(Photograph courtesy Russell Museum – taken in the late 1860s)
Our church is the oldest existing church in NZ today, and possibly the oldest building still used for its original purpose.
Its beginnings go back to the earliest years of Maori European contact in the Bay of Islands when missionaries from across the harbour at the Paihia mission station rowed across to take services in private homes.
Russell, then known by its original Maori name of ‘Kororareka’ was a rough seaport, popular with Pacific whalers, with the nickname ‘The Hellhole of the Pacific’.
The missionaries purchased land in 1834 from Kororareka chiefs Rewa, Wharerahi and Moka and agreed that Maori and Pakeha (Europeans) should have equal rights of burial.
The fundraising subscription list for the church survives with names of missionaries, settlers, traders and ships’ captains including ‘Captain Fitzroy, Mr. Charles Darwin and officers of HMS Beagle’. The building began in 1835 and a simple rectangular chapel with hipped roof was constructed.
According to official records, the first service was on 3 January 1836 when William Williams from Paihia mentions taking one in the ‘new chapel’. Services were conducted in both English and Maori languages.
Dr Broughton consecrated the burialground around the church in 1839.
On 30 January 1840 Captain William Hobson used the church to make three proclamations.
The first was to announce the extension of the boundaries of New South Wales to include the islands of New Zealand. The second was in relation to his own appointment as Lieutenant Governor of NZ, with the third relating to land transactions (and notably the issue of pre-emption). A document recording what had occurred was drafted and signed by 41 witnesses, including a number of settlers, missionaries, and the chief Moka Te Kainga-Mataa (being the sole Maori signatory). Following this event all other occurrences in relation to the Treaty of Waitangi, including the meeting and its signing, occurred across the bay at Waitangi on 5 and 6 February. The church was also used occasionally as a courthouse.
Reverend Robert Burrows was the first resident clergyman living in a vicarage on the hillside above the church.
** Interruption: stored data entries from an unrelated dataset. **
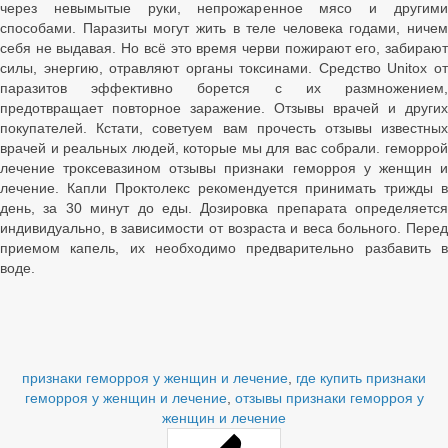
через невымытые руки, непрожаренное мясо и другими
способами. Паразиты могут жить в теле человека годами, ничем
себя не выдавая. Но всё это время черви пожирают его, забирают
силы, энергию, отравляют органы токсинами. Средство Unitox от
паразитов эффективно борется с их размножением,
предотвращает повторное заражение. Отзывы врачей и других
покупателей. Кстати, советуем вам прочесть отзывы известных
врачей и реальных людей, которые мы для вас собрали. геморрой
лечение троксевазином отзывы признаки геморроя у женщин и
лечение. Капли Проктолекс рекомендуется принимать трижды в
день, за 30 минут до еды. Дозировка препарата определяется
индивидуально, в зависимости от возраста и веса больного. Перед
приемом капель, их необходимо предварительно разбавить в
воде.
признаки геморроя у женщин и лечение
,
где купить признаки
геморроя у женщин и лечение
,
отзывы признаки геморроя у
женщин и лечение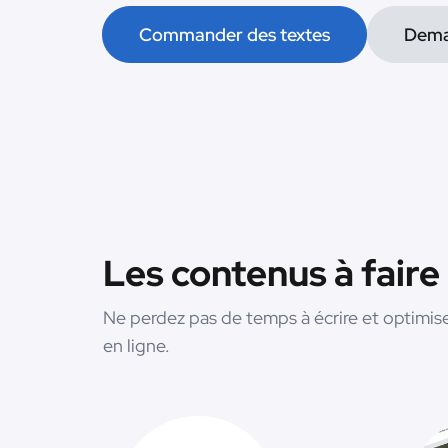
Commander des textes
Dema
Les contenus à faire
Ne perdez pas de temps à écrire et optimise
en ligne.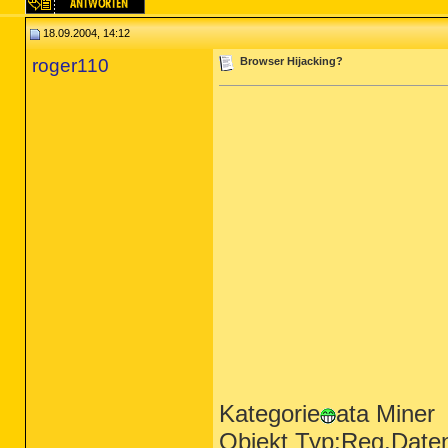
18.09.2004, 14:12
roger110
Browser Hijacking?
Kategorie
ata Miner
Objekt Typ:Reg.Date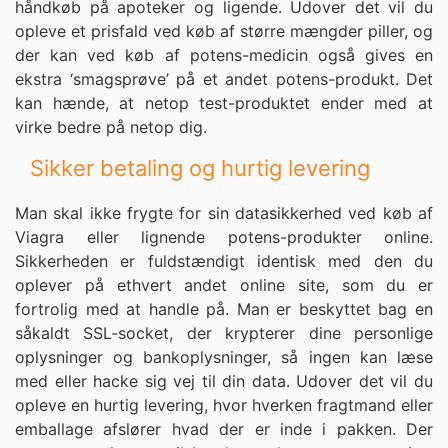
håndkøb på apoteker og ligende. Udover det vil du
opleve et prisfald ved køb af større mængder piller, og
der kan ved køb af potens-medicin også gives en
ekstra ‘smagsprøve’ på et andet potens-produkt. Det
kan hænde, at netop test-produktet ender med at
virke bedre på netop dig.
Sikker betaling og hurtig levering
Man skal ikke frygte for sin datasikkerhed ved køb af
Viagra eller lignende potens-produkter online.
Sikkerheden er fuldstændigt identisk med den du
oplever på ethvert andet online site, som du er
fortrolig med at handle på. Man er beskyttet bag en
såkaldt SSL-socket, der krypterer dine personlige
oplysninger og bankoplysninger, så ingen kan læse
med eller hacke sig vej til din data. Udover det vil du
opleve en hurtig levering, hvor hverken fragtmand eller
emballage afslører hvad der er inde i pakken. Der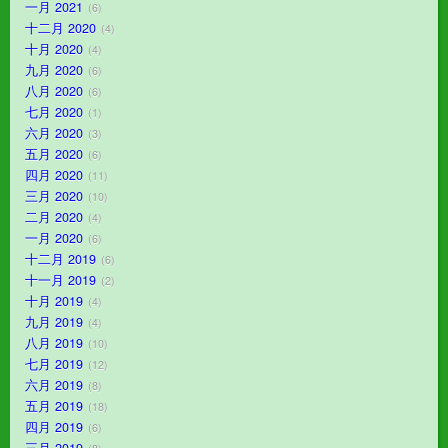
一月 2021
6
十二月 2020
4
十月 2020
4
九月 2020
6
八月 2020
6
七月 2020
1
六月 2020
3
五月 2020
6
四月 2020
11
三月 2020
10
二月 2020
4
一月 2020
6
十二月 2019
6
十一月 2019
2
十月 2019
4
九月 2019
4
八月 2019
10
七月 2019
12
六月 2019
8
五月 2019
18
四月 2019
6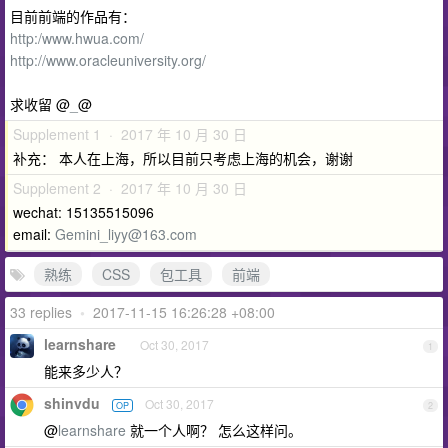
目前前端的作品有：
http:/www.hwua.com/
http://www.oracleuniversity.org/
求收留 @
_
@
Supplement 1 · 2017 年 10 月 30 日
补充： 本人在上海，所以目前只考虑上海的机会，谢谢
Supplement 2 · 2017 年 10 月 30 日
wechat: 15135515096
email:
Gemini_liyy@163.com
熟练
CSS
包工具
前端
33 replies
•
2017-11-15 16:26:28 +08:00
learnshare
Oct 30, 2017
1
能来多少人？
shinvdu
Oct 30, 2017
OP
2
@
learnshare
就一个人啊？ 怎么这样问。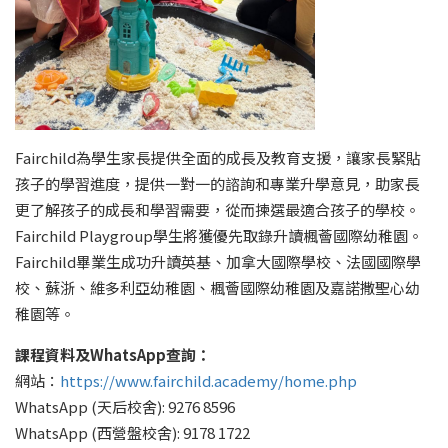
Fairchild為學生家長提供全面的成長及教育支援，讓家長緊貼
孩子的學習進度，提供一對一的諮詢和專業升學意見，助家長
更了解孩子的成長和學習需要，從而揀選最適合孩子的學校。
Fairchild Playgroup學生將獲優先取錄升讀楓薈國際幼稚園。
Fairchild畢業生成功升讀英基、加拿大國際學校、法國國際學
校、蘇浙、維多利亞幼稚園、楓薈國際幼稚園及嘉諾撒聖心幼
稚園等。
課程資料及
WhatsApp
查詢：
網站：
https://www.fairchild.academy/home.php
WhatsApp (天后校舍): 9276 8596
WhatsApp (西營盤校舍): 9178 1722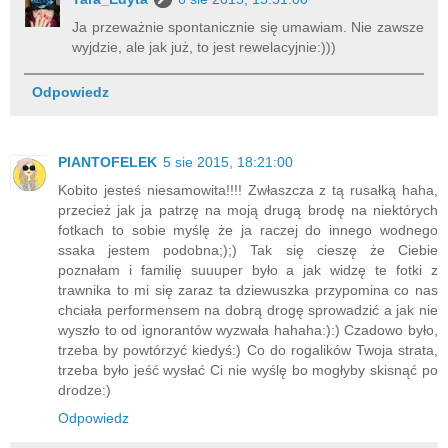
Ja przeważnie spontanicznie się umawiam. Nie zawsze
wyjdzie, ale jak już, to jest rewelacyjnie:)))
Odpowiedz
PlANTOFELEK
5 sie 2015, 18:21:00
Kobito jesteś niesamowita!!!! Zwłaszcza z tą rusałką haha,
przecież jak ja patrzę na moją drugą brodę na niektórych
fotkach to sobie myślę że ja raczej do innego wodnego
ssaka jestem podobna;);) Tak się cieszę że Ciebie
poznałam i familię suuuper było a jak widzę te fotki z
trawnika to mi się zaraz ta dziewuszka przypomina co nas
chciała performensem na dobrą drogę sprowadzić a jak nie
wyszło to od ignorantów wyzwała hahaha:):) Czadowo było,
trzeba by powtórzyć kiedyś:) Co do rogalików Twoja strata,
trzeba było jeść wysłać Ci nie wyślę bo mogłyby skisnąć po
drodze:)
Odpowiedz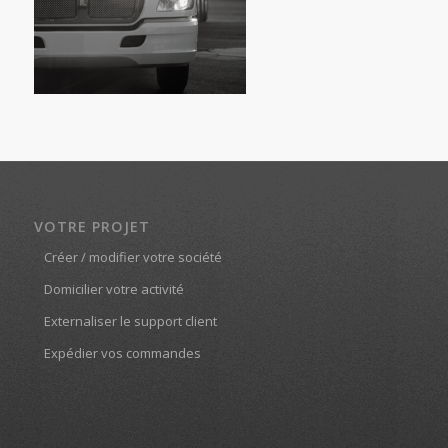
VOTRE PROJET
Créer / modifier votre société
Domicilier votre activité
Externaliser le support client
Expédier vos commandes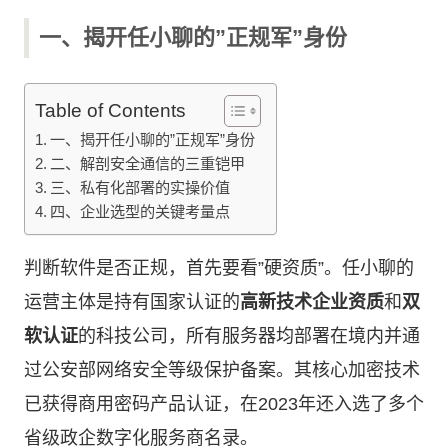
一、揭开任小聊的”正规军”身份
Table of Contents
一、揭开任小聊的”正规军”身份
二、解剖安全通信的三重铠甲
三、私有化部署的实操价值
四、企业选型的关键考量点
判断软件是否正规，首先要看”硬资质”。任小聊的
运营主体是持有国家认证的
高新技术企业资质
和
双
软认证
的科技公司，所有服务器均部署在境内并通
过公安部网络安全等级保护备案。其核心加密技术
已获得商用密码产品认证，在2023年还入选了多个
省级政企数字化服务商名录。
On 11 March 1845, during the Battle of Kororareka between British forces and Maori dissatisfied with British rule, the church was hit by stray musket and cannon balls, evidence still visible today.
In 1871 the church was altered to its present shape with V roof, buttresses, a gallery, porch and belfry, and two years later received its name.
(Photograph courtesy Russell Museum)
By the early 20th Century the church was in a shaky condition so props were set up each side to support it for a time. It was served by vicars based at Kawakawa and from 1953 onwards, Kerikeri.
(Photograph courtesy Russell Museum – taken about 1917)
The church celebrated its centennial in 1936 with an outdoor service, and in 1963 welcomed Queen Elizabeth II and Prince Philip.
In 1986 the church marked its 150th birthday in the presence of the then Governor General, Sir Paul Reeves and Prime Minister David Lange.
In 2000 Christ Church was extensively restored and today continues to draw a constant stream of visitors who enjoy its sense of history, its tranquility and its wairua (spiritual atmosphere).
Among the graves in the churchyard are those of Tamati Waka Nene (a Ngapuhi chief largely responsible for the Maori’s acceptance of the Treaty of Waitangi and who fought for the settlers against Hone Heke), Hannah King Letheridge (now known to be the second European girl to be born in NZ), Dr Samuel Ford (the country’s first resident surgeon), members of the Clendon family (James R Clendon was the first honorary United States Consul), the men from HMS Hazard who fell in the battle, and a number of whalers whose headstones often tell of untimely deaths.
People from all countries find a walk around the churchyard fascinating, as they see links with their past. The congregation recognises they have a significant ministry to tourists, and welcome people from all over the world to services.